Selected extract >>
--- --- ---

On 13/10/2017 18:26, Michael Collison wrote:
> This patch converts asm statements into builtin and neon intrinsics for AArch64.
> As an example for the file sysdeps/aarch64/fpu/_s_ceil.c, we convert the function from
> 
> double
> __ceil (double x)
> {
>   double result;
>   asm ("frintp\t%d0, %d1" :
>        "=w" (result) : "w" (x) );
>   return result;
> }
> 
> into
> 
> double
> __ceil (double x)
> {
>   return __builtin_ceil (x);
> }
> 
> Tested on aarch64-linux-gnu with gcc-4.9.4 and gcc-6. Okay for trunk?

--- --- ---

Information provided >>

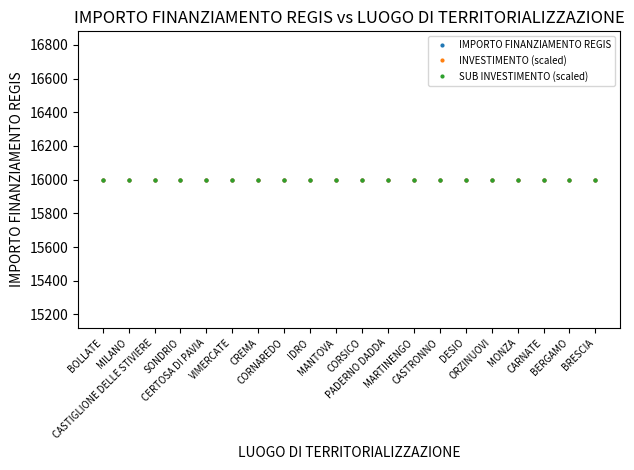

At which category is the sum across all series the highest?

BOLLATE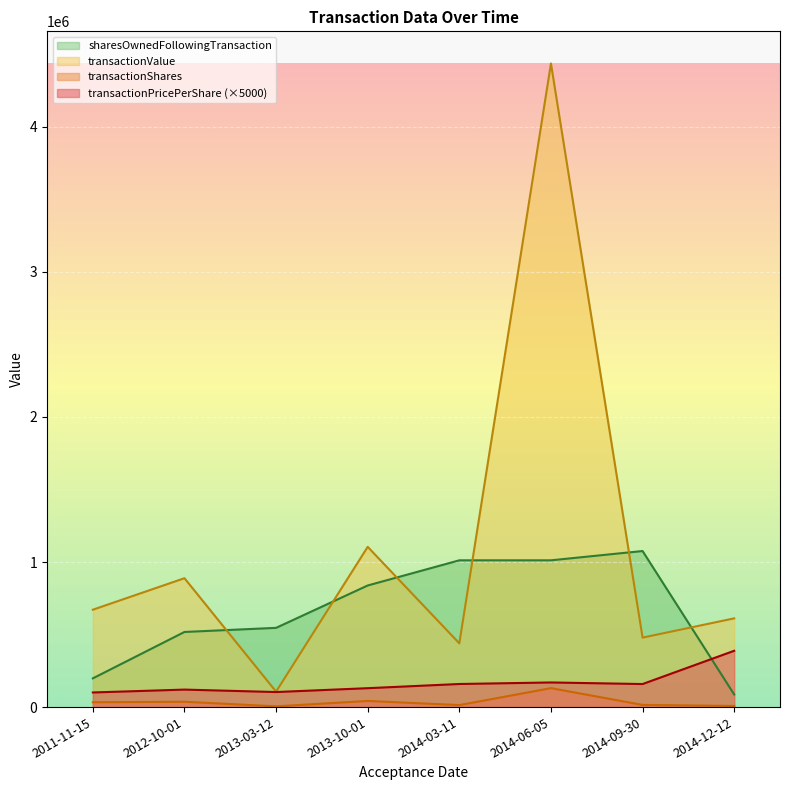

Which category has the highest value across all series?

2014-06-05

--- --- ---

To do >>
A – According to the AArch64 patch email, which compiler versions was the change tested with?
B – Continue the AArch64 patch email from where it stops.

Outputs for the tasks >>
A – gcc-4.9.4 and gcc-6

B –
> 
> 2017-10-13  Michael Collison  <michael.collison@arm.com>
> 
> 	* sysdeps/aarch64/fpu/e_sqrt.c (ieee754_sqrt): Replace
> 	asm statements with __builtin_sqrt.
> 	* sysdeps/aarch64/fpu/e_sqrtf.c (ieee754_sqrtf): Replace
> 	asm statements with __builtin_sqrtf.
> 	* sysdeps/aarch64/fpu/s_ceil.c (__ceil): Replace
> 	asm statements with __builtin_ceil.
> 	* sysdeps/aarch64/fpu/s_ceilf.c (__ceilf): Replace
> 	asm statements with __builtin_ceilf.
> 	* sysdeps/aarch64/fpu/s_floor.c (__floor): Replace
> 	asm statements with __builtin_floor.
> 	* sysdeps/aarch64/fpu/s_floorf.c (__floorf): Replace
> 	asm statements with __builtin_floorf.
> 	* sysdeps/aarch64/fpu/s_fma.c (__fma): Replace
> 	asm statements with __builtin_fma.
> 	* sysdeps/aarch64/fpu/s_fmaf.c (__fmaf): Replace
> 	asm statements with __builtin_fmaf.
> 	* sysdeps/aarch64/fpu/s_fmax.c (__fmax): Replace
> 	asm statements with __builtin_fmax.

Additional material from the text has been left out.